À quelques jours de la prestation de serment du président élu Romuald Wadagni, prévue pour le 24 mai prochain, les regards se tournent désormais vers l’une des étapes les plus sensibles du début de mandat : la formation du premier gouvernement.

Moment stratégique dans toute transition politique, la composition de l’équipe gouvernementale cristallise déjà de nombreuses attentes au sein de la classe politique, des soutiens du pouvoir, des technocrates, mais aussi de l’opinion publique.

 Entre équilibres régionaux, récompenses politiques, exigences de compétence et éventuls impératifs de renouvellement, les choix du futur chef de l’État seront scrutés avec attention. Dans les états-majors politiques comme dans certains cercles administratifs, les spéculations vont bon train.

Plusieurs personnalités sont citées dans les couloirs pour conserver leurs postes, tandis que d’autres espèrent faire leur entrée dans l’appareil gouvernemental. Cette phase nourrit naturellement des ambitions, mais également des inquiétudes et des calculs politiques. Car, au-delà de l’enthousiasme suscité par l’arrivée du nouveau président, les premières frustrations pourraient rapidement apparaître.

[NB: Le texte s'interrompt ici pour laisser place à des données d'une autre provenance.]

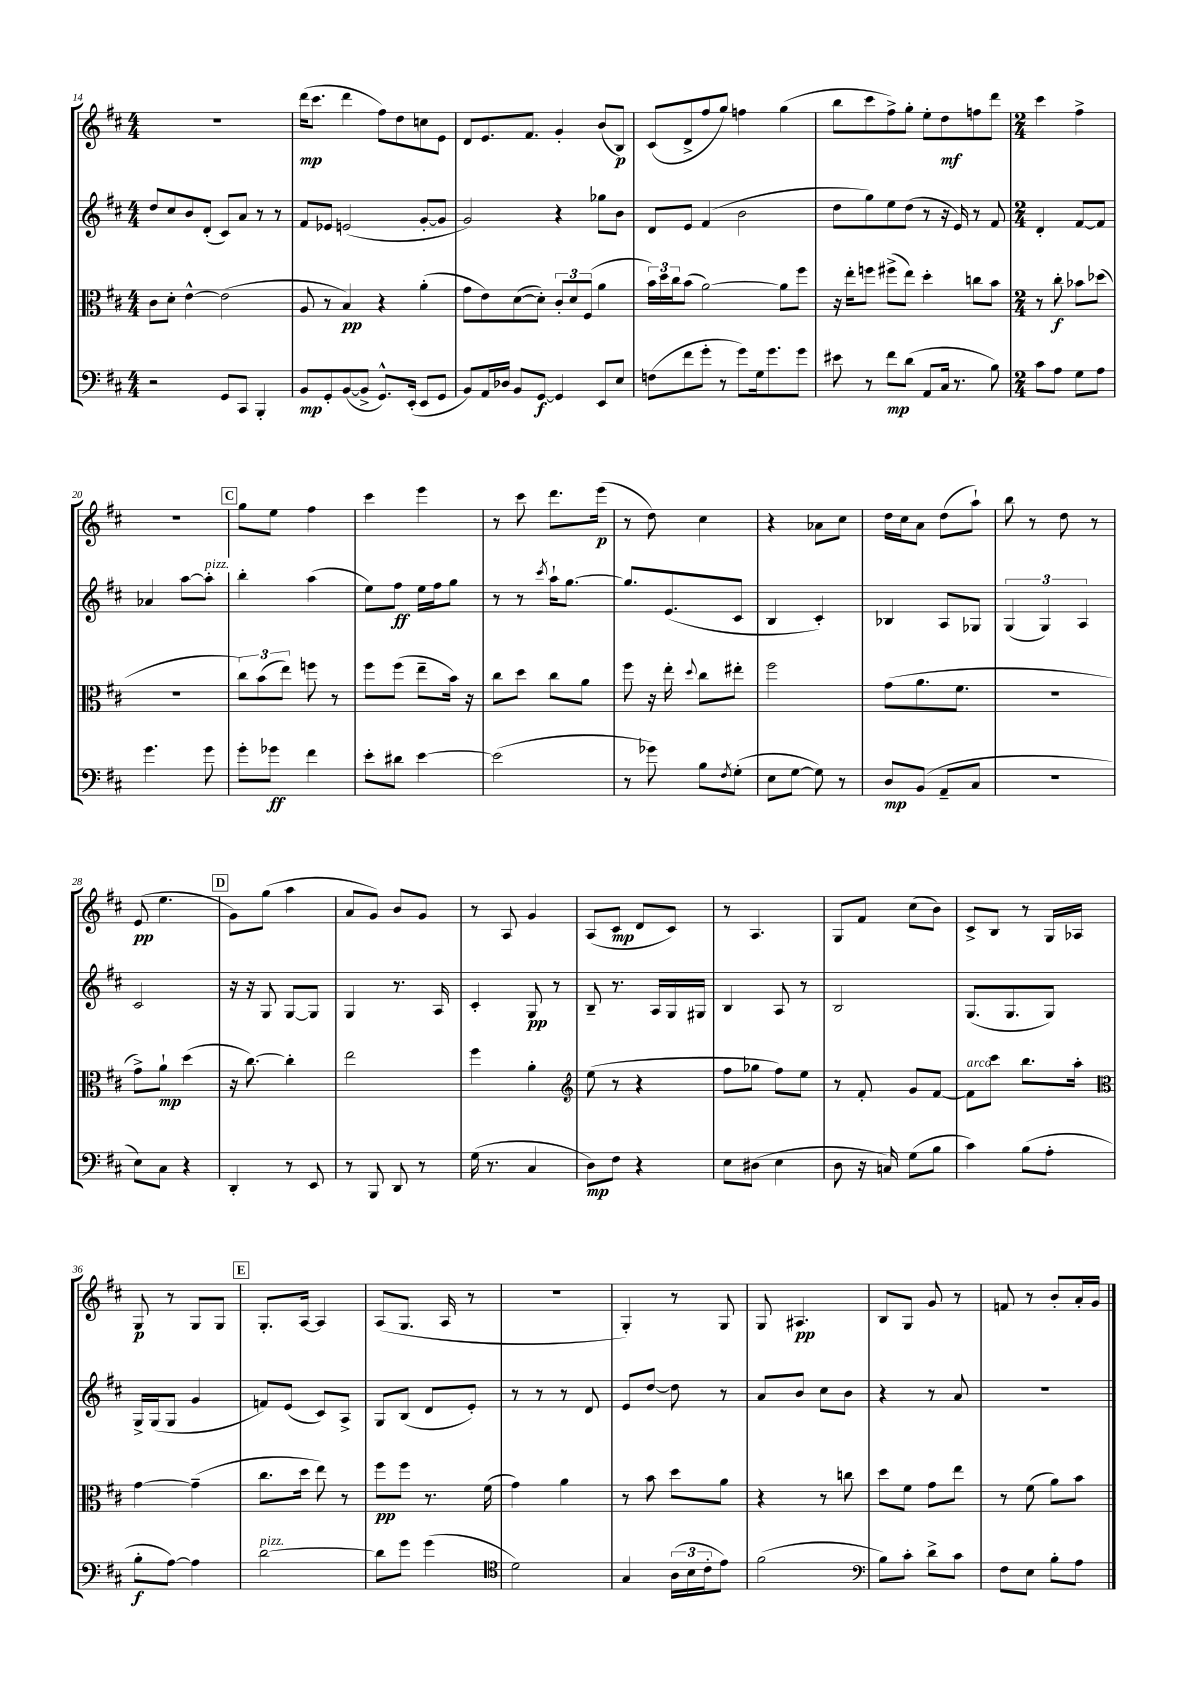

**kern	**kern	**kern	**kern
*staff4	*staff3	*staff2	*staff1
*clefF4	*clefC3	*clefG2	*clefG2
*k[f#c#]	*k[f#c#]	*k[f#c#]	*k[f#c#]
*M4/4	*M4/4	*M4/4	*M4/4
2r	8c#	8dd	1r
.	8d'	8cc#	.
.	[4e^^	8b	.
.	.	(8d'	.
8GG	(2e]	8c#)	.
8CC#	.	8a	.
4BBB'	.	8r	.
.	.	8r	.
=	=	=	=
8BB	8A	8f#	(16ddd
.	.	.	8.ccc#
8GG'	8r	8e-	.
([8BB	4B)	(2e	4ddd
8BB^]	.	.	.
8.GG^^)	4r	.	8ff#)
.	.	.	8dd
(16EE'	.	.	.
8EE	(4a'	[8g'	8cc
8GG	.	8g]	8e
=	=	=	=
8BB)	8g	2g)	8d
16AA	8e)	.	8.e
16D-	.	.	.
8BB	([8d	.	.
.	.	.	8.f#
[8GG	8d'])	.	.
4GG]	12c#'	4r	4g'
.	12d	.	.
.	(12F#	.	.
8EE	4a	8gg-	(8b
8E	.	8b	8B)
=	=	=	=
(8F	24b)	8d	(8c#
.	24dd	.	.
.	24cc#	.	.
8f#	(8b	8e	8d^
8g'	[2a)	(4f#	8ff#
8r	.	.	8gg)
8g)	.	2b	4ff
16G	.	.	.
8.g	.	.	.
.	8a]	.	(4gg
8g	8ff#	.	.
=	=	=	=
8e#	16r	8dd	8bb
.	16ee'	.	.
8r	8ff	8gg)	8ccc#
8f#	(8ff#^	8ee	8ff#^)
(8d	8ee)	(8dd	8gg'
8AA	4dd'	8r	8ee'
16C#	.	16r	8dd
8.r	.	16e)	.
.	8cc	8r	8ff
8B)	8b	8f#	8ddd
=	=	=	=
*M2/4	*M2/4	*M2/4	*M2/4
8c#	8r	4d'	4ccc#
8A	8cc#'	.	.
8G	8b-	[8f#	4ff#^
8A	(8dd-	8f#]	.
=	=	=	=
4.g	2r	4a-	2r
.	.	[8aa	.
8g	.	8aa']	.
=	=	=	=
8g'	12cc#)	4bb'	8gg
.	(12b	.	.
8g-	.	.	8ee
.	12ee)	.	.
4f#	8ff	(4aa	4ff#
.	8r	.	.
=	=	=	=
8e'	8ff#	8ee)	4ccc#
8d#	(8ff#	8ff#	.
[4e	8ee~	16ee	4eee
.	.	16ff#	.
.	16b)	8gg	.
.	16r	.	.
=	=	=	=
(2e]	8cc#	8r	8r
.	8dd	8r	8ccc#
.	.	8qccc#	.
.	8cc#	16aa`	8.ddd
.	.	[8.gg	.
.	8a	.	.
.	.	.	(16eee
=	=	=	=
8r	8ff#	8.gg]	8r
8g-)	16r	.	8dd)
.	16ee'	(8.e	.
.	8qqdd	.	.
8B	8cc#	.	4cc#
8qF#	.	.	.
(8G'	8ee#'	8c#	.
=	=	=	=
8E	2ff#	4B	4r
[8G	.	.	.
8G])	.	4c#')	8a-
8r	.	.	8cc#
=	=	=	=
8D	(8g	4B-	16dd
.	.	.	16cc#
(8BB	8.a	.	8a
8AA~	.	8A	(8dd
.	8.f#	.	.
8C#	.	8G-	8aa`)
=	=	=	=
2r	2r	(6G	8bb
.	.	.	8r
.	.	6G)	.
.	.	.	8dd
.	.	6A	.
.	.	.	8r
=	=	=	=
8E)	8g^)	2c#	(8e
8C#	8a`	.	4.ee
4r	(4dd	.	.
=	=	=	=
4DD'	16r	16r	8g)
.	[8.cc#)	16r	.
.	.	8G	(8gg
8r	4cc#']	[8G	4aa
8EE	.	8G]	.
=	=	=	=
8r	2ee	4G	8a
8BBB	.	.	8g)
8DD	.	8.r	8b
8r	.	.	8g
.	.	16A	.
=	=	=	=
(16G	4ff#	4c#'	8r
8.r	.	.	.
.	.	.	8A
4C#	4a'	8G	4g
.	.	8r	.
=	=	=	=
*	*clefG2	*	*
8D)	(8ee	8B~	(8A
8F#	8r	8.r	8c#
4r	4r	.	8d
.	.	16A	.
.	.	16G	8c#)
.	.	16G#	.
=	=	=	=
8E	8ff#	4B	8r
(8D#	8gg-	.	4.A
4E	8ff#)	8A	.
.	8ee	8r	.
=	=	=	=
8D	8r	2B	8G
16r	8f#'	.	8f#
16C)	.	.	.
(8G	8g	.	(8cc#
8B	[8f#	.	8b)
=	=	=	=
4c#)	8f#]	(8.G	8c#^
.	8ccc#	.	8B
.	.	8.G	.
(8B	8.bb	.	8r
8A'	.	8G)	16G
.	16aa'	.	16A-
=	=	=	=
*	*clefC3	*	*
8B'	[4g	16G^	8G
.	.	(16G	.
[8A)	.	8G	8r
4A]	(4g~]	4g	8G
.	.	.	8G
=	=	=	=
[2d	8.cc#	8f)	8.G'
.	.	(8e	.
.	16dd	.	[16A
.	8ee)	8c#)	4A]
.	8r	8A^	.
=	=	=	=
8d]	8ff#	8G	(8A
8g	8ff#	(8B	8.G
(4g	8.r	8d	.
.	.	.	16A
.	.	8e')	8r
.	(16f#	.	.
=	=	=	=
*clefC4	*	*	*
2d)	4g)	8r	2r
.	.	8r	.
.	4a	8r	.
.	.	8d	.
=	=	=	=
4G	8r	8e	4G')
.	8b	[8dd	.
(24A	8dd	8dd]	8r
24B	.	.	.
24c#'	.	.	.
8e)	8a	8r	8G
=	=	=	=
(2f#	4r	8a	8G
.	.	8b	4.A#
.	8r	8cc#	.
.	8cc	8b	.
=	=	=	=
*clefF4	*	*	*
8B)	8dd	4r	8B
8c#'	8f#	.	8G
8d^	8g	8r	8g
8c#	8ee	8a	8r
=	=	=	=
8F#	8r	2r	8f
8E	(8f#	.	8r
8B'	8a)	.	8b'
8A	8b	.	16a'
.	.	.	16g
==	==	==	==
*-	*-	*-	*-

Certains soutiens de premières heures pourraient se sentir marginalisés si leurs attentes ne sont pas prises en compte. D’autres pourraient juger insuffisante leur représentation au sein du futur exécutif. Dans un contexte politique marqué par de fortes attentes de continuité mais aussi de renouvellement, chaque nomination aura une portée symbolique et stratégique.

 Le défi pour Romuald Wadagni sera donc de constituer une équipe capable de rassurer à la fois les partenaires politiques, les acteurs économiques et les citoyens. L’équation s’annonce délicate : maintenir la dynamique des réformes engagées sous le président Patrice Talon tout en imprimant sa propre marque de gouvernance.

 Au sein de l’opinion, beaucoup espèrent un gouvernement resserré, axé sur l’efficacité, la compétence et les résultats. D’autres attendent davantage d’ouverture politique et une meilleure prise en compte des aspirations sociales, notamment celles de la jeunesse et des couches les plus vulnérables.

Dans tous les cas, les premiers choix du futur président seront déterminants pour donner le ton du nouveau quinquennat. Entre fidélité, compétence, équilibres politiques et attentes populaires, la formation du gouvernement Wadagni constituera déjà un premier test politique majeur du nouveau pouvoir.